- [Task requirements]:
**A.** In the Rustler resources text below, what are values wrapped in on the Rust side?
**B.** Please turn the paragraph beginning "On the Rust side you must implement Resource" in the Rustler resources text below into a short bulleted list that keeps its main facts.

- [Given text]:
______

The BEAM does not receive the whole table after every filter, join, select, or aggregation. Each call sends the handle back to Rust, and Rust operates on the native data.

Do not use a resource when a regular NIF can just return the answer. If you call Rust once with some input and get one result back, then a resource is probably not correct use.

On the Rust side you must implement Resource, and values are wrapped in ResourceArc. Resource types must be Send + Sync, so immutable data is easiest. Mutable resources need explicit synchronization with something like Mutex, RwLock, atomics, or another concurrency strategy.

use rustler::{NifResult, Resource, ResourceArc};
struct Table {
// Big native data lives here:
// rows, columns, indexes, native buffers, metadata, etc.
data: TableData,
}
#[rustler::resource_impl]
impl Resource for Table {}
#[rustler::nif(schedule = "DirtyIo")]
fn load_csv(path: String) -> NifResult<ResourceArc<Table>> {
// 1. Read and build the big value once in Rust memory.

______

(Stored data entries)
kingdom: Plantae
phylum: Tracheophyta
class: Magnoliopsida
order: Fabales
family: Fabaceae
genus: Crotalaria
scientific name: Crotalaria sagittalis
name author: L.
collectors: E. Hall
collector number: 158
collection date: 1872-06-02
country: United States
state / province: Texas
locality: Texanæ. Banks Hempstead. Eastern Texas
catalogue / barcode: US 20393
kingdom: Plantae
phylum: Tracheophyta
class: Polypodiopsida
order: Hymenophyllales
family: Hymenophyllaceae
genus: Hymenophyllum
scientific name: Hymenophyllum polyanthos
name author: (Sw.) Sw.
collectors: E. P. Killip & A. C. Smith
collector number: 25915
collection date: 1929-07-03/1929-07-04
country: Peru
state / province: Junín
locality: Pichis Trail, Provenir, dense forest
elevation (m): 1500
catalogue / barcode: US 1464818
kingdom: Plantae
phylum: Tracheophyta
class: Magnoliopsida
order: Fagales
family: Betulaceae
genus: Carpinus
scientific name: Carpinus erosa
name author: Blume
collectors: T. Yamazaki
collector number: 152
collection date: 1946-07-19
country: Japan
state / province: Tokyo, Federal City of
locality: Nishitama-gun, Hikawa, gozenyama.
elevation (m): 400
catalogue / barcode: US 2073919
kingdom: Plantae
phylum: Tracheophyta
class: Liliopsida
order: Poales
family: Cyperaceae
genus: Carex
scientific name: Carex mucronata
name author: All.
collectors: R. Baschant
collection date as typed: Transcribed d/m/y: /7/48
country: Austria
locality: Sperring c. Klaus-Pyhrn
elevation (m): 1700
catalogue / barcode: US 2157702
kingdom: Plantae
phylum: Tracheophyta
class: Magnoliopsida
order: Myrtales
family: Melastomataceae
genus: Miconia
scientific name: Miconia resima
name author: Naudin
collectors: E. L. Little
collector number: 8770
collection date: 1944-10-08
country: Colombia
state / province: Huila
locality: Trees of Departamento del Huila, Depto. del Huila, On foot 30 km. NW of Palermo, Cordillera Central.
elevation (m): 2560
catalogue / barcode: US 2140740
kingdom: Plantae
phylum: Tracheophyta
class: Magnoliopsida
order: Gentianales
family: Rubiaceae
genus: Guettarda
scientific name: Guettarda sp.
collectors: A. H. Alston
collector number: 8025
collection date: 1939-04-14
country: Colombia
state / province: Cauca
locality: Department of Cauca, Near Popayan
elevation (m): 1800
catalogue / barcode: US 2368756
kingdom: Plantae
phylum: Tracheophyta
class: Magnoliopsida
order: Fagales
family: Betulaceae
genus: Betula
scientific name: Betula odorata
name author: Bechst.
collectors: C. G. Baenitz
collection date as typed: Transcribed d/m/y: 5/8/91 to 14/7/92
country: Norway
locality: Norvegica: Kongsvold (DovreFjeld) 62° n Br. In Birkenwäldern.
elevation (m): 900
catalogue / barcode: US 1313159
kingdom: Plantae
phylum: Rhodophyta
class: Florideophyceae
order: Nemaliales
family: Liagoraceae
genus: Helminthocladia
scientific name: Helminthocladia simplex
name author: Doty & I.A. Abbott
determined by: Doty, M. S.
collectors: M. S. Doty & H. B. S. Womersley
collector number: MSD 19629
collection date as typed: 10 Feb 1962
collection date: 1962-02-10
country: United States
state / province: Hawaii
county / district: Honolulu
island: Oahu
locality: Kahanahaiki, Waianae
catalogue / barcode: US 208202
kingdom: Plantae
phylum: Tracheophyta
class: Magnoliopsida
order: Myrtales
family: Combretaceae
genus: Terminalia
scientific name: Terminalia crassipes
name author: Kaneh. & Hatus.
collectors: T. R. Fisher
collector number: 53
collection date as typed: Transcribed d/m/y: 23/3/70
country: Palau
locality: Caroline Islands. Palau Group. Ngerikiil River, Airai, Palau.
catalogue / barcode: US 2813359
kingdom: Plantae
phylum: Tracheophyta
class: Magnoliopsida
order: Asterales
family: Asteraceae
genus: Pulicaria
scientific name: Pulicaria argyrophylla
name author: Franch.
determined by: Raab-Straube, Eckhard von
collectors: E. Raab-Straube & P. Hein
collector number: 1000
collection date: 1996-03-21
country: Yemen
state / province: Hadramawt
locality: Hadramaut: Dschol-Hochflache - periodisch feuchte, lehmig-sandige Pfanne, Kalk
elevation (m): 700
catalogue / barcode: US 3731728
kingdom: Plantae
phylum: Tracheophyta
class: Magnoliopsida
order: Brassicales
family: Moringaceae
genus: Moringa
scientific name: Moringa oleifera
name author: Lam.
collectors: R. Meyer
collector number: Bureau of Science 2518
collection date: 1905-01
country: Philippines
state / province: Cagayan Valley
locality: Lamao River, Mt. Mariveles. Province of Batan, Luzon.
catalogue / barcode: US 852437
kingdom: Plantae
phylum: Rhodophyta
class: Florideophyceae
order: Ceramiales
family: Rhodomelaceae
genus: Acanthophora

______

- [Solution set]:
**A.** ResourceArc.

**B.**
- Implement Resource on the Rust side, and wrap values in ResourceArc.
- Resource types must be Send + Sync, which makes immutable data easiest.
- Mutable resources need explicit synchronization, such as Mutex, RwLock, atomics, or another concurrency strategy.